:: Exercices ::
1 - Restituez mot pour mot le passage de l'extrait sur le Domaine, de « Dans le Domaine, il » à « comment s'y prendre. ».
2 - D'après l'extrait sur le Domaine, dans quelle ville Remigio s'est-il réfugié après avoir quitté la maison de famille ?
3 - Prolongez l'extrait sur le Domaine en reprenant juste après sa dernière phrase.

:: Extrait du document ::
-----
Dans le Domaine, il a imaginé une histoire qui se situe à l'opposé de la sienne : il s'agit d'un jeune homme, Remigio, avec qui nous faisons connaissance quand son père, Giacomo, est à l'article de la mort. Il hérite d'un beau domaine agricole, mais se trouve dans l'incapacité de le gérer, n'ayant aucune expérience dans le métier d'agriculteur (il s'est vite détaché de l'influence paternelle en partant assez tôt de la maison de famille et en se réfugiant à Sienne. Avec cet événement, il se retrouve face à face avec sa belle-mère et il commence à remuer des souvenirs douloureux de sa propre mère. En outre, il se retrouve confronté à des dettes et à des créanciers avec lesquels il ne sait trop comment s'y prendre.
-----
:: Enregistrements ::
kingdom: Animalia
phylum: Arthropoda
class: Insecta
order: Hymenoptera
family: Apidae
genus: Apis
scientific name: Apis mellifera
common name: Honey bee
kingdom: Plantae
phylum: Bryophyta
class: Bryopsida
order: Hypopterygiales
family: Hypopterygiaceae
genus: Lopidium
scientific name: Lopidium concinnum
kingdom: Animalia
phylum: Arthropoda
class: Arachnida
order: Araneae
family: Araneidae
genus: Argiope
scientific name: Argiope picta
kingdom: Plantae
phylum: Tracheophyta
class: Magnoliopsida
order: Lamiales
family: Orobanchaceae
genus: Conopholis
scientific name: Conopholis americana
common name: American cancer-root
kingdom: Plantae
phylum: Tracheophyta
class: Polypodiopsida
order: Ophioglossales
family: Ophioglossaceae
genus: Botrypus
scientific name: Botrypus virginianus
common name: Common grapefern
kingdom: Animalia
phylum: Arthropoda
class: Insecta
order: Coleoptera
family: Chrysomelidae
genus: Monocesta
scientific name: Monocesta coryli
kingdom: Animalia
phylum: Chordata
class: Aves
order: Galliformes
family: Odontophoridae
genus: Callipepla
-----
:: Réponses par exercice ::
1 -
Dans le Domaine, il a imaginé une histoire qui se situe à l'opposé de la sienne : il s'agit d'un jeune homme, Remigio, avec qui nous faisons connaissance quand son père, Giacomo, est à l'article de la mort. Il hérite d'un beau domaine agricole, mais se trouve dans l'incapacité de le gérer, n'ayant aucune expérience dans le métier d'agriculteur (il s'est vite détaché de l'influence paternelle en partant assez tôt de la maison de famille et en se réfugiant à Sienne. Avec cet événement, il se retrouve face à face avec sa belle-mère et il commence à remuer des souvenirs douloureux de sa propre mère. En outre, il se retrouve confronté à des dettes et à des créanciers avec lesquels il ne sait trop comment s'y prendre.

2 - À Sienne.

3 -
Et il y a aussi le notaire, maître Pollastri, dont la grande bienveillance est plus que suspecte. Il a affaire avec des aigrefins, des escrocs, des juristes plus ou moins honnêtes, des profiteurs assez malins, en somme une foule de gens qui veulent le dépouiller d ces biens à peine reçus. La rapidité avec laquelle se déroule l'histoire rend l'affaire encore plus singulière. En fait, il n'y a pas un roman à proprement parler, mais tous les aspects d'une situation, qui ne fait que dégénérer. Tozzi est un écrivain à découvrir pour ceux qui ne le connaissent pas encore. Il a assez proche de nous par son style et par se pénétration des figures dont il a orné cette histoire, où c'est plus le comportement du héros qui est important. Le reste est un vaste contexte embrouillé et malveillant où il doit se débattre sans avoir les armes pour l'affronter. Le Domaine se lit avec beaucoup de plaisir même si le sujet n'est pas réjouissant et balzacien en diable ! Il faut absolument remettre Federigo Tozzi à la place qu'il mérite dans la littérature italienne de la Belle Epoque.
Aller simple suivi de L'Hôte impénitent, Erri De Luca, traduit de l'italien par Danièle Valin, bilingue, « Poésie », Gallimard, 320p., 9, 50 euro.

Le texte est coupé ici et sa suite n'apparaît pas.